Activity
Your answer must be the full set of records, copied exactly, with no pictures in it.

Data excerpts:
"""

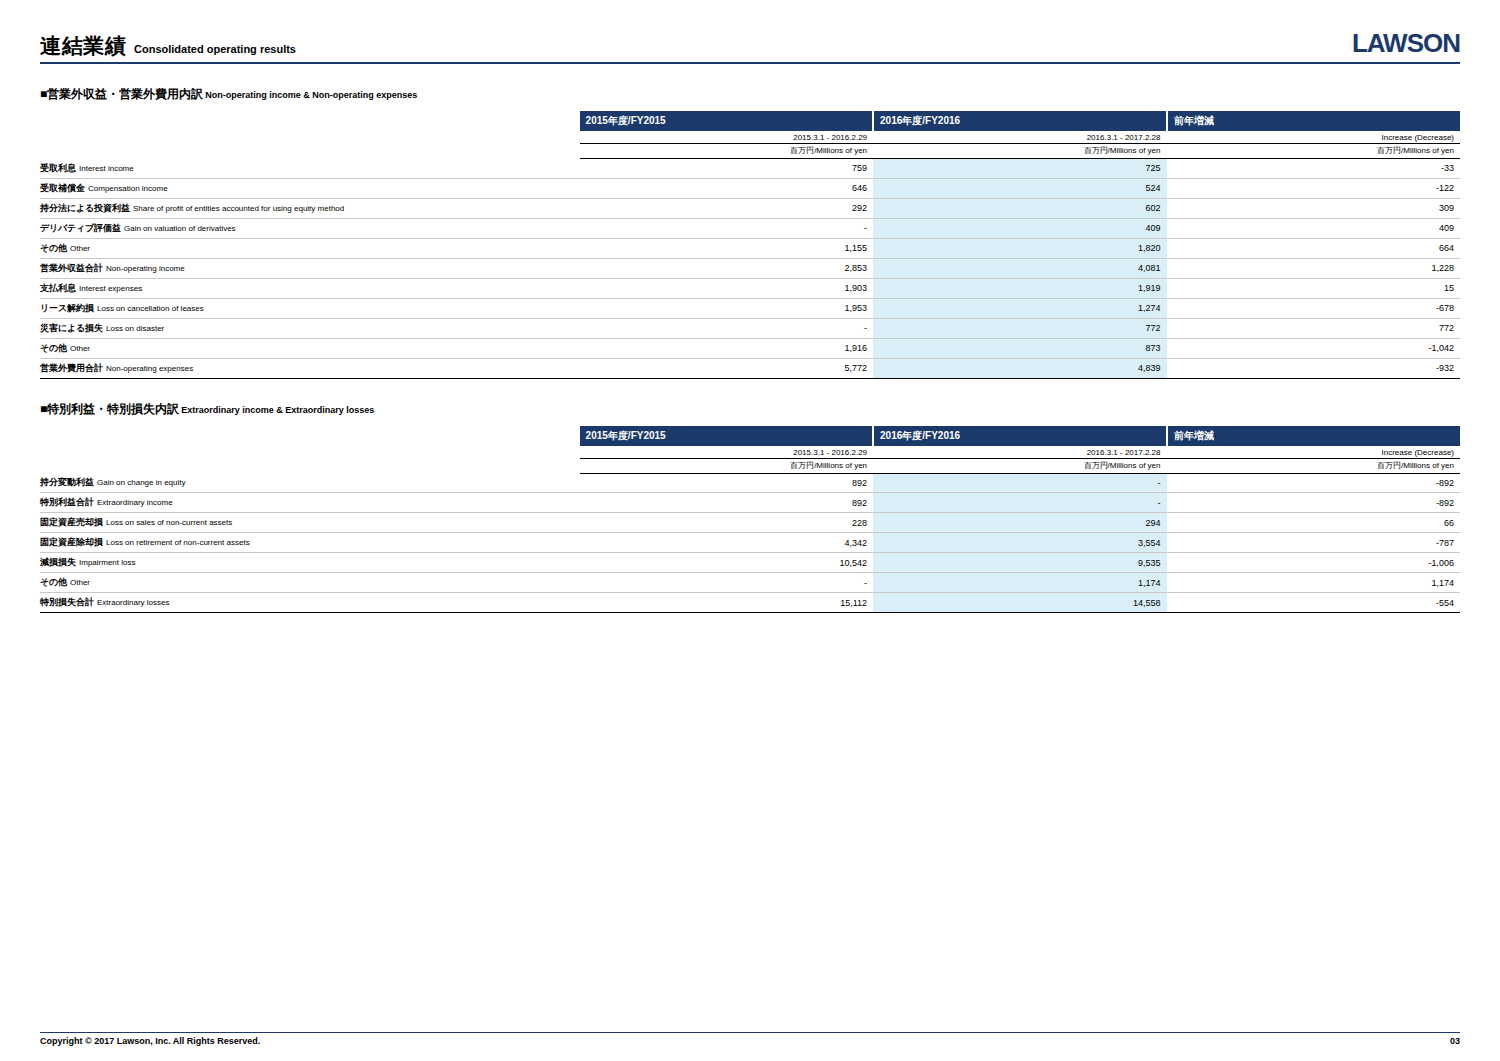連結業績 Consolidated operating results
LAWSON
■営業外収益・営業外費用内訳Non-operating income & Non-operating expenses
| | 2015年度/FY2015 | 2016年度/FY2016 | 前年増減 |
| --- | --- | --- | --- |
| | 2015.3.1 - 2016.2.29 | 2016.3.1 - 2017.2.28 | Increase (Decrease) |
| | 百万円/Millions of yen | 百万円/Millions of yen | 百万円/Millions of yen |
| 受取利息 Interest income | 759 | 725 | -33 |
| 受取補償金 Compensation income | 646 | 524 | -122 |
| 持分法による投資利益 Share of profit of entities accounted for using equity method | 292 | 602 | 309 |
| デリバティブ評価益 Gain on valuation of derivatives | - | 409 | 409 |
| その他 Other | 1,155 | 1,820 | 664 |
| 営業外収益合計 Non-operating income | 2,853 | 4,081 | 1,228 |
| 支払利息 Interest expenses | 1,903 | 1,919 | 15 |
| リース解約損 Loss on cancellation of leases | 1,953 | 1,274 | -678 |
| 災害による損失 Loss on disaster | - | 772 | 772 |
| その他 Other | 1,916 | 873 | -1,042 |
| 営業外費用合計 Non-operating expenses | 5,772 | 4,839 | -932 |
■特別利益・特別損失内訳Extraordinary income & Extraordinary losses
| | 2015年度/FY2015 | 2016年度/FY2016 | 前年増減 |
| --- | --- | --- | --- |
| | 2015.3.1 - 2016.2.29 | 2016.3.1 - 2017.2.28 | Increase (Decrease) |
| | 百万円/Millions of yen | 百万円/Millions of yen | 百万円/Millions of yen |
| 持分変動利益 Gain on change in equity | 892 | - | -892 |
| 特別利益合計 Extraordinary income | 892 | - | -892 |
| 固定資産売却損 Loss on sales of non-current assets | 228 | 294 | 66 |
| 固定資産除却損 Loss on retirement of non-current assets | 4,342 | 3,554 | -787 |
| 減損損失 Impairment loss | 10,542 | 9,535 | -1,006 |
| その他 Other | - | 1,174 | 1,174 |
| 特別損失合計 Extraordinary losses | 15,112 | 14,558 | -554 |
Copyright © 2017 Lawson, Inc. All Rights Reserved.
03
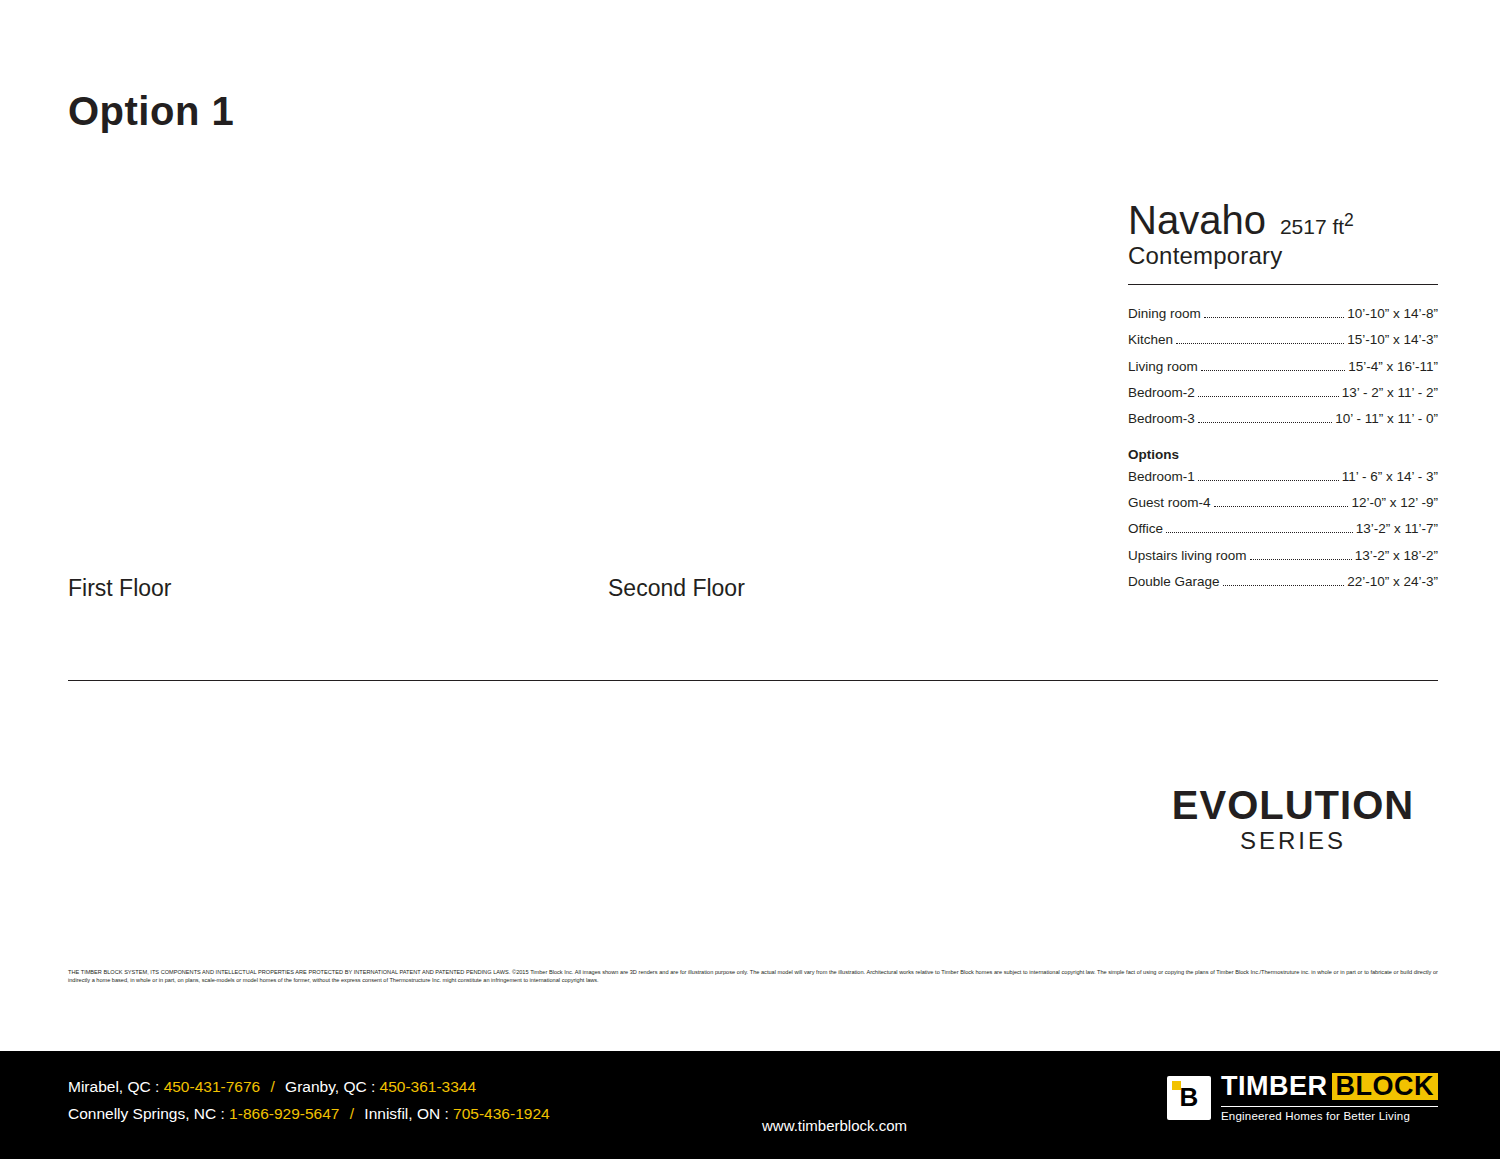Option 1
First Floor
Second Floor
Navaho 2517 ft2
Contemporary
Dining room 10’-10” x 14’-8”
Kitchen 15’-10” x 14’-3”
Living room 15’-4” x 16’-11”
Bedroom-2 13’ - 2” x 11’ - 2”
Bedroom-3 10’ - 11” x 11’ - 0”
Options
Bedroom-1 11’ - 6” x 14’ - 3”
Guest room-4 12’-0” x 12’ -9”
Office 13’-2” x 11’-7”
Upstairs living room 13’-2” x 18’-2”
Double Garage 22’-10” x 24’-3”
EVOLUTION
SERIES
THE TIMBER BLOCK SYSTEM, ITS COMPONENTS AND INTELLECTUAL PROPERTIES ARE PROTECTED BY INTERNATIONAL PATENT AND PATENTED PENDING LAWS. ©2015 Timber Block Inc. All images shown are 3D renders and are for illustration purpose only. The actual model will vary from the illustration. Architectural works relative to Timber Block homes are subject to international copyright law. The simple fact of using or copying the plans of Timber Block Inc./Thermostruture inc. in whole or in part or to fabricate or build directly or indirectly a home based, in whole or in part, on plans, scale-models or model homes of the former, without the express consent of Thermostructure Inc. might constitute an infringement to international copyright laws.
Mirabel, QC : 450-431-7676 / Granby, QC : 450-361-3344
Connelly Springs, NC : 1-866-929-5647 / Innisfil, ON : 705-436-1924
www.timberblock.com
B
TIMBER BLOCK
Engineered Homes for Better Living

"""

Written answer
連結業績 Consolidated operating results
LAWSON
■営業外収益・営業外費用内訳Non-operating income & Non-operating expenses
| | 2015年度/FY2015 | 2016年度/FY2016 | 前年増減 |
| --- | --- | --- | --- |
| | 2015.3.1 - 2016.2.29 | 2016.3.1 - 2017.2.28 | Increase (Decrease) |
| | 百万円/Millions of yen | 百万円/Millions of yen | 百万円/Millions of yen |
| 受取利息 Interest income | 759 | 725 | -33 |
| 受取補償金 Compensation income | 646 | 524 | -122 |
| 持分法による投資利益 Share of profit of entities accounted for using equity method | 292 | 602 | 309 |
| デリバティブ評価益 Gain on valuation of derivatives | - | 409 | 409 |
| その他 Other | 1,155 | 1,820 | 664 |
| 営業外収益合計 Non-operating income | 2,853 | 4,081 | 1,228 |
| 支払利息 Interest expenses | 1,903 | 1,919 | 15 |
| リース解約損 Loss on cancellation of leases | 1,953 | 1,274 | -678 |
| 災害による損失 Loss on disaster | - | 772 | 772 |
| その他 Other | 1,916 | 873 | -1,042 |
| 営業外費用合計 Non-operating expenses | 5,772 | 4,839 | -932 |
■特別利益・特別損失内訳Extraordinary income & Extraordinary losses
| | 2015年度/FY2015 | 2016年度/FY2016 | 前年増減 |
| --- | --- | --- | --- |
| | 2015.3.1 - 2016.2.29 | 2016.3.1 - 2017.2.28 | Increase (Decrease) |
| | 百万円/Millions of yen | 百万円/Millions of yen | 百万円/Millions of yen |
| 持分変動利益 Gain on change in equity | 892 | - | -892 |
| 特別利益合計 Extraordinary income | 892 | - | -892 |
| 固定資産売却損 Loss on sales of non-current assets | 228 | 294 | 66 |
| 固定資産除却損 Loss on retirement of non-current assets | 4,342 | 3,554 | -787 |
| 減損損失 Impairment loss | 10,542 | 9,535 | -1,006 |
| その他 Other | - | 1,174 | 1,174 |
| 特別損失合計 Extraordinary losses | 15,112 | 14,558 | -554 |
Copyright © 2017 Lawson, Inc. All Rights Reserved.
03
Option 1
First Floor
Second Floor
Navaho 2517 ft2
Contemporary
Dining room 10’-10” x 14’-8”
Kitchen 15’-10” x 14’-3”
Living room 15’-4” x 16’-11”
Bedroom-2 13’ - 2” x 11’ - 2”
Bedroom-3 10’ - 11” x 11’ - 0”
Options
Bedroom-1 11’ - 6” x 14’ - 3”
Guest room-4 12’-0” x 12’ -9”
Office 13’-2” x 11’-7”
Upstairs living room 13’-2” x 18’-2”
Double Garage 22’-10” x 24’-3”
EVOLUTION
SERIES
THE TIMBER BLOCK SYSTEM, ITS COMPONENTS AND INTELLECTUAL PROPERTIES ARE PROTECTED BY INTERNATIONAL PATENT AND PATENTED PENDING LAWS. ©2015 Timber Block Inc. All images shown are 3D renders and are for illustration purpose only. The actual model will vary from the illustration. Architectural works relative to Timber Block homes are subject to international copyright law. The simple fact of using or copying the plans of Timber Block Inc./Thermostruture inc. in whole or in part or to fabricate or build directly or indirectly a home based, in whole or in part, on plans, scale-models or model homes of the former, without the express consent of Thermostructure Inc. might constitute an infringement to international copyright laws.
Mirabel, QC : 450-431-7676 / Granby, QC : 450-361-3344
Connelly Springs, NC : 1-866-929-5647 / Innisfil, ON : 705-436-1924
www.timberblock.com
B
TIMBER BLOCK
Engineered Homes for Better Living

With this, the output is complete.